## [Extrait du document]
L'ordonnance de renvoi (la décision du juge d’instruction qui conduit les prévenus de l’affaire Elf devant le tribunal) contient l'exposé des faits qui leur sont reprochés et indique leur qualification juridique. De la page 70 à la page 105, l’ordonnance de renvoi examine spécifiquement le rôle et la place des filiales africaines de Elf dans les circuits de financement occulte ainsi que le rôle de la compagnie pétrolière dans ces pays africains. RFI vous propose le texte intégral de cette partie de l’ordonnance de renvoi.
Titre 3 : L'Angola

L'examen des comptes de M.SIRVEN a révélé que d'importants transferts de fonds ont crédité ses comptes et que ces flux sont liés à l'activité d'ELF en Angola.

Section 1 L'implantation du groupe

L'Angola dispose de réserves pétrolières importantes.

Le pays est en guerre depuis de nombreuses années. Selon M. BOHN, grand reporter qui connaît bien l'Angola et qui a été salarié d'ELF AQUITAINE INTERNATIONAL de fin 1991 à mars 1995, le MPLA. qui est au pouvoir, est dominé par une ethnie majoritaire, les Kibumdus, plutôt situés autour de Luanda et sur la côte. A l'inverse, L'UNITA est fondée sur l'alliance entre les Ovimbundus (42 % de la population angolaise habitant sur le plateau central) et celle des Bakongos (15 % de la population angolaise, plutôt au Nord le long de la frontière).

Selon M. SIGOLET, le premier contrat a été négocié par ELF en Angola en 1978.
Le bloc 3 situé au Nord Ouest de Luanda a été attribué en 1979 à un groupe de sociétés pétrolières dont ELF était l'opérateur.

## [Données fournies]
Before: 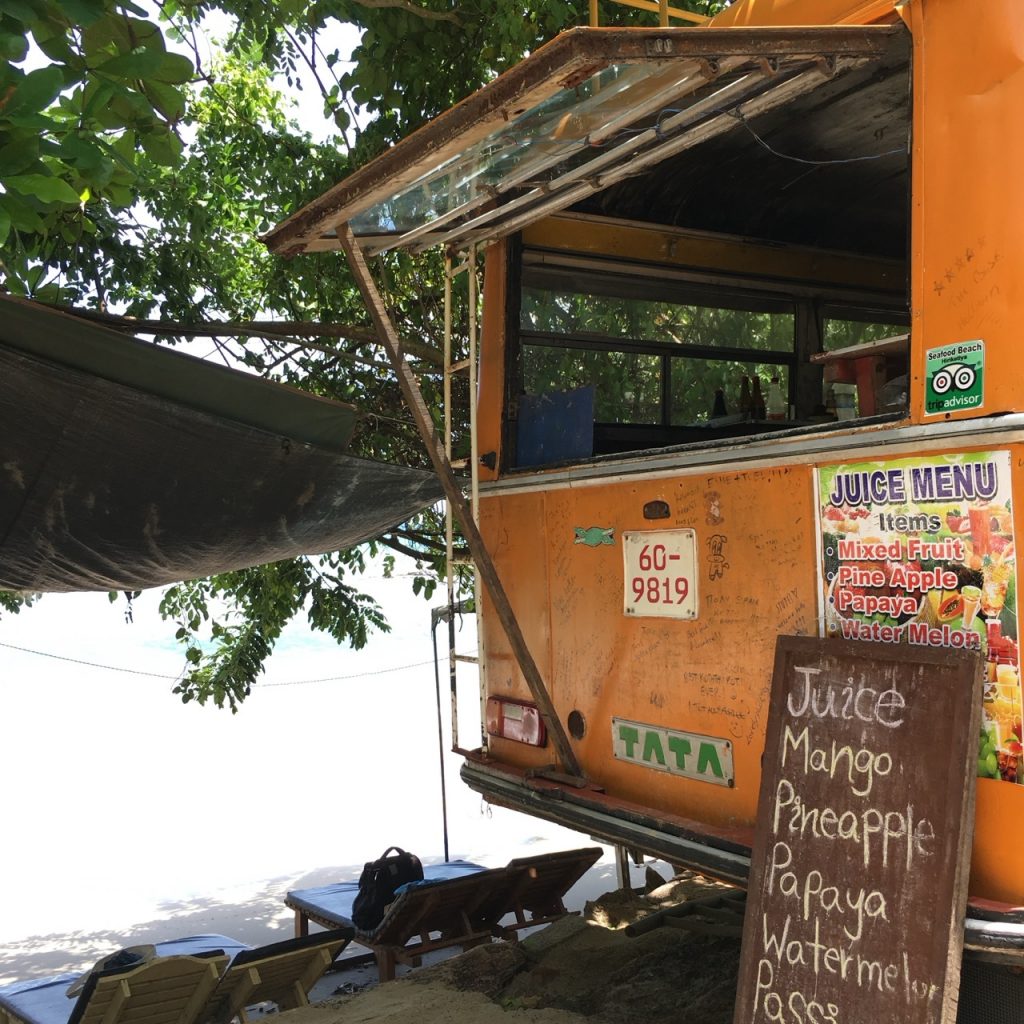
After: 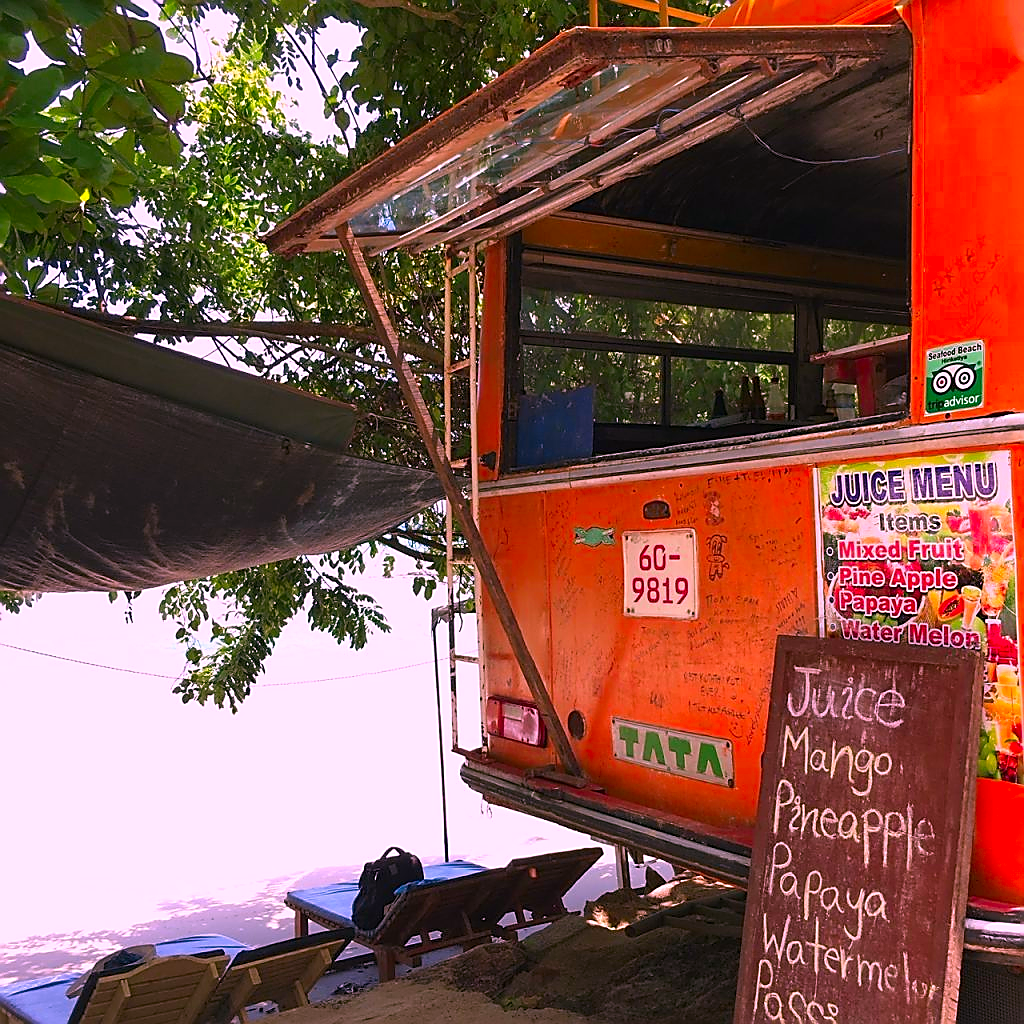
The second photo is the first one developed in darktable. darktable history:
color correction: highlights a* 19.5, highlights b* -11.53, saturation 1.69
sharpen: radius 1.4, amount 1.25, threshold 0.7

---

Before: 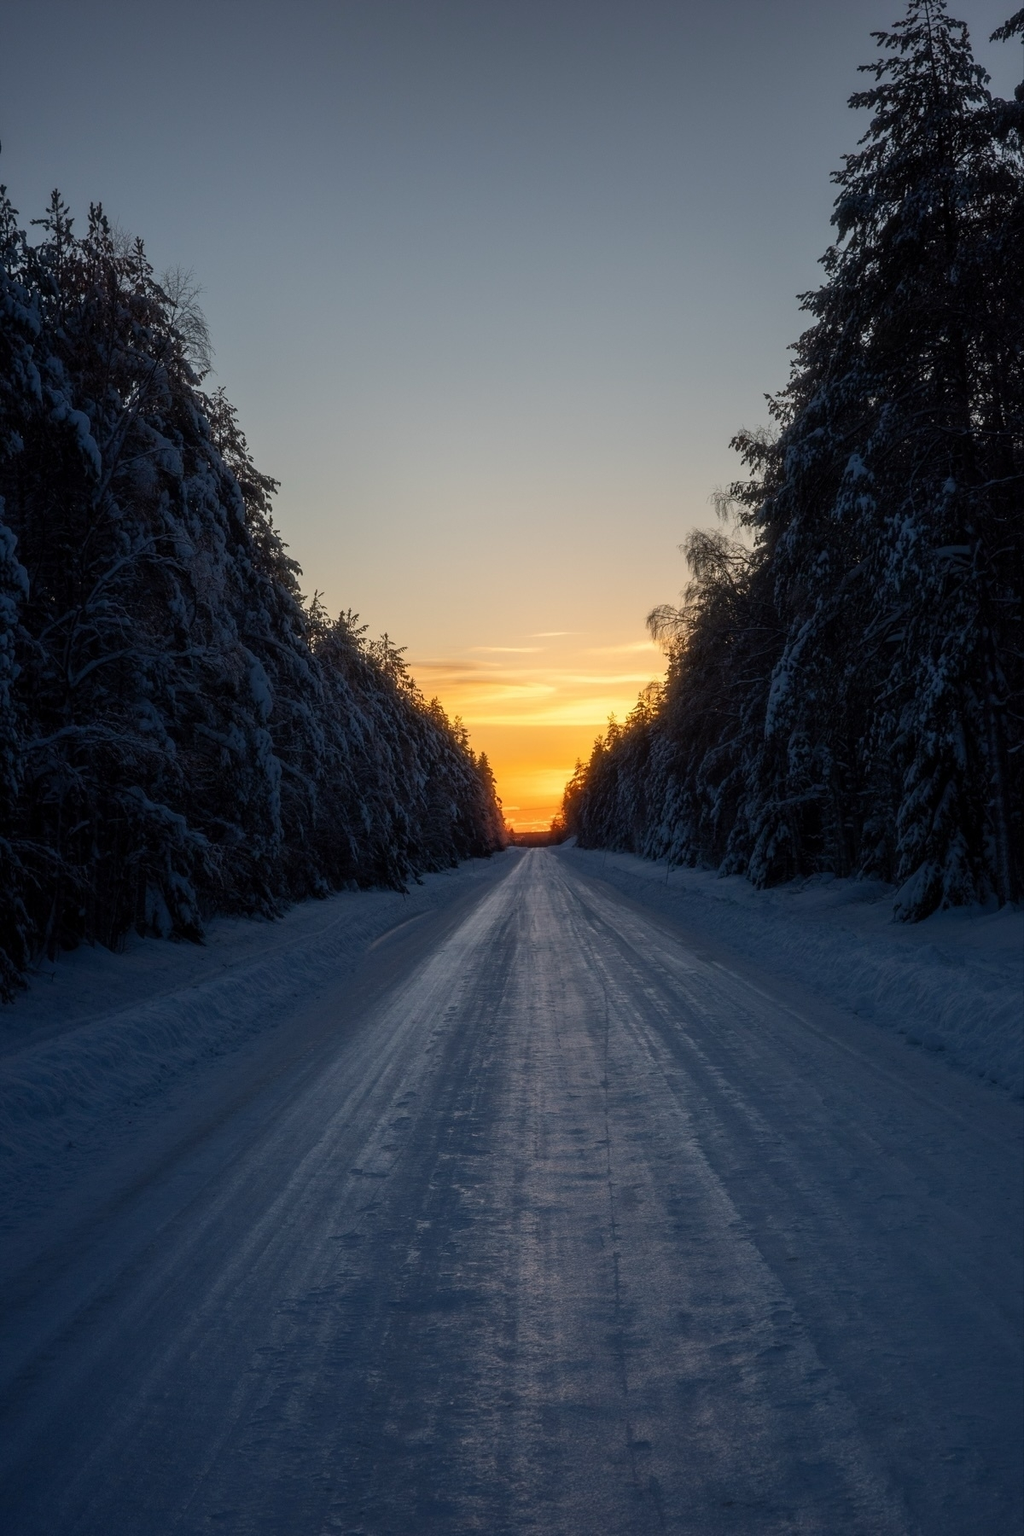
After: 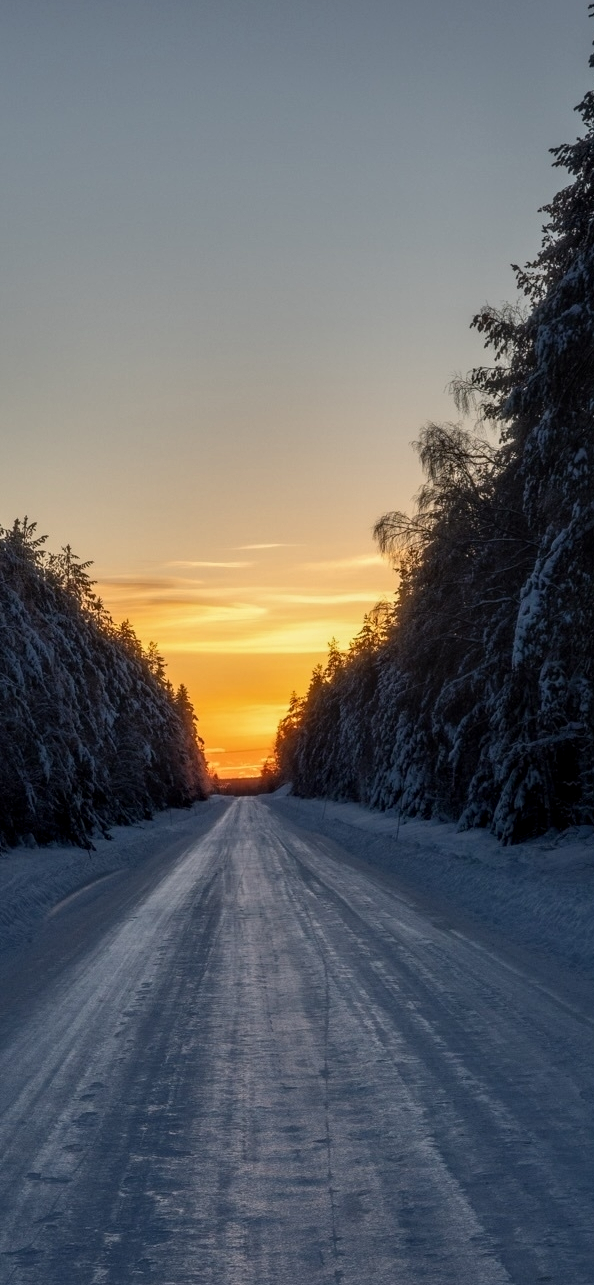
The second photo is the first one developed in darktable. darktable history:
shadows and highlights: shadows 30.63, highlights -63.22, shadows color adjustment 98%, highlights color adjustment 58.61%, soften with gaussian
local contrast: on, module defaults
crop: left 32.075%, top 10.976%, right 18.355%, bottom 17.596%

## [Série d'exercices]
a. Ces affirmations concordent-elles avec l'extrait sur Elf en Angola ? (i) Selon M. SIGOLET, ELF a négocié son premier contrat en Angola en 1978. (ii) Les Bakongos représentent 42 % de la population angolaise. (iii) M. BOHN a été salarié d'ELF AQUITAINE INTERNATIONAL jusqu'en 1998. Répondez par oui ou non à chacune, en citant les mots décisifs de l'extrait.
b. Quels sont tous les groupes ethniques nommés dans l'extrait sur Elf en Angola ?
c. Reproduisez fidèlement le passage de l'extrait sur Elf en Angola qui commence par « L'ordonnance de renvoi » et se poursuit jusqu'à « l’ordonnance de renvoi. ».

## [Liste des réponses]
a.
(i) Oui : « Selon M. SIGOLET, le premier contrat a été négocié par ELF en Angola en 1978. »
(ii) Non : « celle des Bakongos (15 % de la population angolaise, plutôt au Nord le long de la frontière) »
(iii) Non : « salarié d'ELF AQUITAINE INTERNATIONAL de fin 1991 à mars 1995 »

b. Les Kibumdus, les Ovimbundus et les Bakongos.

c.
L'ordonnance de renvoi (la décision du juge d’instruction qui conduit les prévenus de l’affaire Elf devant le tribunal) contient l'exposé des faits qui leur sont reprochés et indique leur qualification juridique. De la page 70 à la page 105, l’ordonnance de renvoi examine spécifiquement le rôle et la place des filiales africaines de Elf dans les circuits de financement occulte ainsi que le rôle de la compagnie pétrolière dans ces pays africains. RFI vous propose le texte intégral de cette partie de l’ordonnance de renvoi.